Energy, Capital & Power’s flagship west African event, the MSGBC Oil, Gas & Power Conference and Exhibition, is set to light west Africa’s energy future with an unprecedented convergence of investors, policymakers, politicians and multinationals. The host nation, Senegal, forecasts first liquefied natural gas (LNG) production at 2.5 million tons next year, increasing by up to 10 million tons by 2030, and with H.E. President Macky Sall, also the Chairperson of the African Union, officially opening the event, it is an energy platform unique with opportunity.
The conference’s theme, “The Future of Natural Gas: Growth Using Strategic Investment and Policymaking,” represents the extraordinary climate of the MSGBC gas rush and serves to drive policy design and international investment towards this opportunity.
Under H.E. President Sall’s landmark Plan for an Emerging Senegal, the west African country is targeting an 8% annual GDP growth rate for the next 20 years, creating 600,000 formal jobs and ensuring universal access to affordable electricity by 2025.
Last week, H.E. President Sall partnered with the Global Center on Adaptation to unlock a further $1 billion in climate finance under the Africa Adaptation Acceleration Program, noting that the continent currently receives less than 4% of global climate finance. Furthermore, in a decree earlier this year, the Senegalese government ruled that a minimum of 10% of all future industry revenues will be directed into FONSIS, the country’s Sovereign Wealth Fund, thereby re-investing $500 million into domestic markets by 2025 through gas, renewables and development projects. In spite of COVID-19, Senegal’s new gas plan and first adoption of local content legislation has seen foreign direct investment double in just five years.
It is this track record which draws the eye of multinationals, global markets and investors. Supermajor, bp and American oil company, Kosmos Energy have already partnered for the transnational Mauritania-Senegal Greater Tortue Ahmeyim project, unlocking 15 trillion cubic feet (tcf) of gas reserves with first production targeted next year, followed by 20 tcf of gas in Senegal’s Yakaar-Teranga field tentatively slated for 2024 and a further 13 tcf in Mauritania’s BirAllah field.
December 2021 saw American firm New Fortress Energy sign a Memorandum of Understanding with the Mauritanian government to deploy its fast LNG technology in the 1.2 tcf Banda field by 2024. Furthermore, the KARMOL partnership between Turkey’s Karpowership and Japan’s Mitsui OSK Lines has also birthed a second LNG floating storage and regasification unit, from which 15% of Senegal’s domestic power demand will be supplied.
In an official visit last week, Germany’s Chancellor Olaf Scholz affirmed the country’s intent to invest in Senegalese gas exploration and development, following up on an earlier visit from German President H.E. Frank Walter Steinmeier to Dakar wherein he commended his Senegalese counterpart, H.E. President Sall on the nation’s regional importance as a stable democracy. Discussions are also underway on an agreement mirrored off the just energy transition partnership inked between several countries such as Germany and the United States to support South Africa’s acceleration of a decarbonized economy.
Additionally, the Dutch Port of Rotterdam has partnered with the Chariot Energy Group for the construction of a specialist terminal for African green hydrogen exports at the world-class Maasvlakte port facility.
Meanwhile, Chariot’s 10 GW green hydrogen development, Project Nour, targets a 600,000 ton per annum output, and the London-listed company is looking to form a consortium of co-developers to greenlight the $3.5 billion development. The same is true of the Africa Fortesa Corporation for expansion eastwards onto Senegal’s Thiombane Dome, with one tcf of potential gas reserves, but this is just the tip of the iceberg.

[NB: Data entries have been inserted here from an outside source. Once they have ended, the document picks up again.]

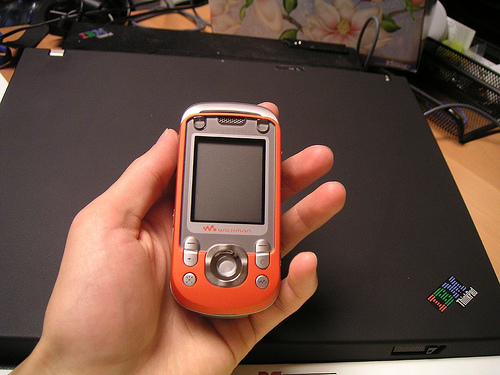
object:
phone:
[166, 99, 283, 319]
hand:
[0, 100, 350, 375]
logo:
[425, 274, 480, 315]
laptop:
[0, 44, 500, 369]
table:
[0, 0, 500, 284]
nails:
[155, 127, 170, 143]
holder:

While markets are key, both regional – as with Guinea’s $300 million LNG port project– and global – as with the European market being opened up due to tensions in eastern Europe -, ultimately, “African gas should develop Africa” in the words of Fortesa CEO and upcoming conference speaker, Rogers Beall. Despite its role as a regional energy leader, just 30% of the rural Senegalese population have access to electricity, and those fortunate enough to access the grid face high prices. With the cost of gas at $9 to heavy fuel oil’s $14, Senegal now stands to take a lead on the commodity while also boasting the added advantage of a lower carbon footprint.

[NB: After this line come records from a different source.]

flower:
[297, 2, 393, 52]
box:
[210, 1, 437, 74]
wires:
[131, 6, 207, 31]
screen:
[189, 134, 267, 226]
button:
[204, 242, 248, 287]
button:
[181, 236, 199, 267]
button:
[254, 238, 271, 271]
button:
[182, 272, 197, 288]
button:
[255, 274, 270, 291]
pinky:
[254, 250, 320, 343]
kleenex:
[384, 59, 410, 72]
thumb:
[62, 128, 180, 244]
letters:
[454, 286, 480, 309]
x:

The knock-on effects of tensions in eastern Europe have hit west Africa hard, driving up food and energy prices as highlighted by UN Secretary-General, H.E. António Guterres. H.E. President Sall is clear that “Our continent cannot be a field which is the feast of others,” and the MSGBC Oil, Gas & Power Conference in Dakar’s Centre international de Conférences Abdou Diouf on 1 to 2 September will not only advance investment and policy discourse in this regard, but will serve to expand west Africa’s energy future in gas and renewables together with low-carbon power sources.